Beginning with the line that holds "235 397 1330" and finishing with the line that holds "78 299 5172", repeat the listing exactly, leaving every picture out.

*Records for this task*
▬▬▬▬▬▬

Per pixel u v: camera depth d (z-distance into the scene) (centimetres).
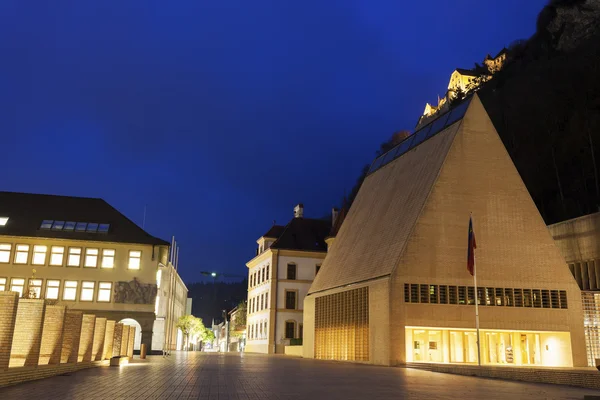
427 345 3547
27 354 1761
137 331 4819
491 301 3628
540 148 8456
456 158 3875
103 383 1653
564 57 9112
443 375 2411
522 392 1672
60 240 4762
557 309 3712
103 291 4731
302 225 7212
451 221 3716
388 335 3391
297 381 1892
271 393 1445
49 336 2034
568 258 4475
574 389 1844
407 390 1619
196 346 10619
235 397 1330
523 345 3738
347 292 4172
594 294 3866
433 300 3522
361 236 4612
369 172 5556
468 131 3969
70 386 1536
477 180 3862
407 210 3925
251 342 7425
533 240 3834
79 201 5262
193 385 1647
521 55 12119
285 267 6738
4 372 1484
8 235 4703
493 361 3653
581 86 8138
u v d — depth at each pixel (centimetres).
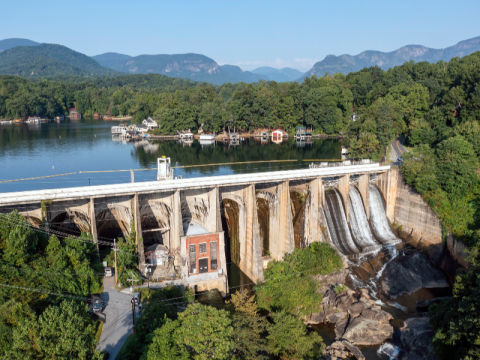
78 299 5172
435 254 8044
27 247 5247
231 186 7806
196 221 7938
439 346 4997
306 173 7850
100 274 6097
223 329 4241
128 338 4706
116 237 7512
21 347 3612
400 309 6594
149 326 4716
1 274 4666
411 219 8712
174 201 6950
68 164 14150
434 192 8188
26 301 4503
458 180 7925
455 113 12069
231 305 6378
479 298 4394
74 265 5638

▬▬▬▬▬▬

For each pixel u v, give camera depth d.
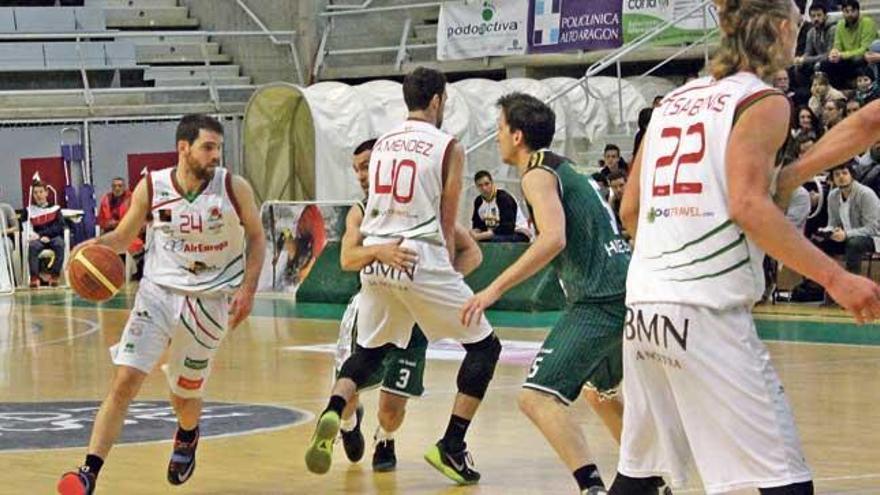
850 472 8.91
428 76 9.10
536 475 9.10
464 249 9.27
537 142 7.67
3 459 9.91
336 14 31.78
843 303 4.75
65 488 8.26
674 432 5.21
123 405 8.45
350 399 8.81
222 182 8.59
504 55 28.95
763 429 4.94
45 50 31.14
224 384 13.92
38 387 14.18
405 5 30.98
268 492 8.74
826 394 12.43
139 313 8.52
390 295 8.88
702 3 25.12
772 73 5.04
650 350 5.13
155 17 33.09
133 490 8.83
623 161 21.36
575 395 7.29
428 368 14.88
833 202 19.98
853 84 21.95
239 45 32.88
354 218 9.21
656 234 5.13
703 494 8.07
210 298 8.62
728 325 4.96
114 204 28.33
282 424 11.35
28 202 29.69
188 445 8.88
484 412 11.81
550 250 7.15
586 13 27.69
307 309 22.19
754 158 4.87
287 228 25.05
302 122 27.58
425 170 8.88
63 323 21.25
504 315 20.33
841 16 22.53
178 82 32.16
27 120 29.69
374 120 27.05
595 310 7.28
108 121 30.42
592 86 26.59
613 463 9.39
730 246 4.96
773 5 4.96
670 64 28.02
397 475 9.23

▬▬▬▬▬▬

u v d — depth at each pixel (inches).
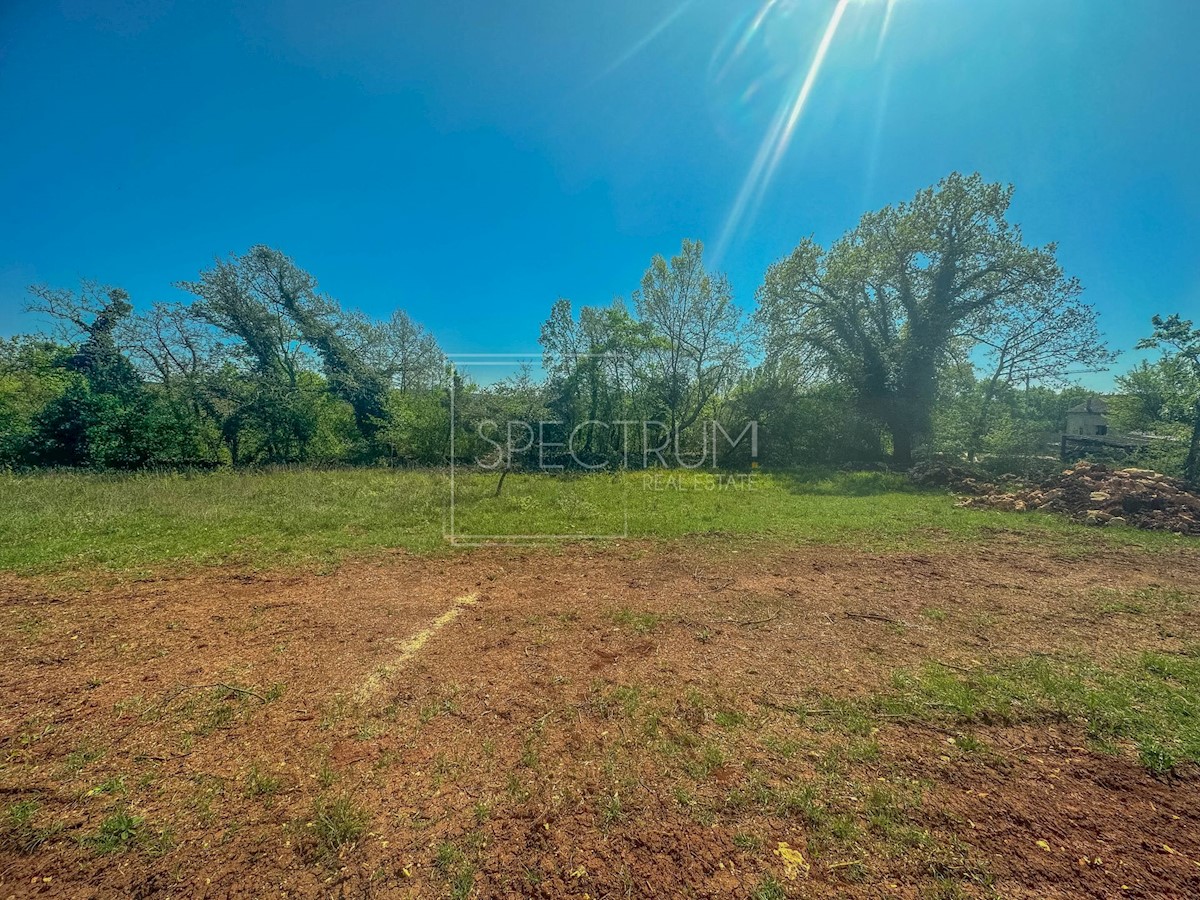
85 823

▬▬▬▬▬▬

*Written solution*
235 397 1330
523 345 3738
347 292 4172
594 294 3866
433 300 3522
361 236 4612
369 172 5556
468 131 3969
70 386 1536
477 180 3862
407 210 3925
251 342 7425
533 240 3834
79 201 5262
193 385 1647
521 55 12119
285 267 6738
4 372 1484
8 235 4703
493 361 3653
581 86 8138
u v d — depth at each pixel (centimetres).
78 299 5172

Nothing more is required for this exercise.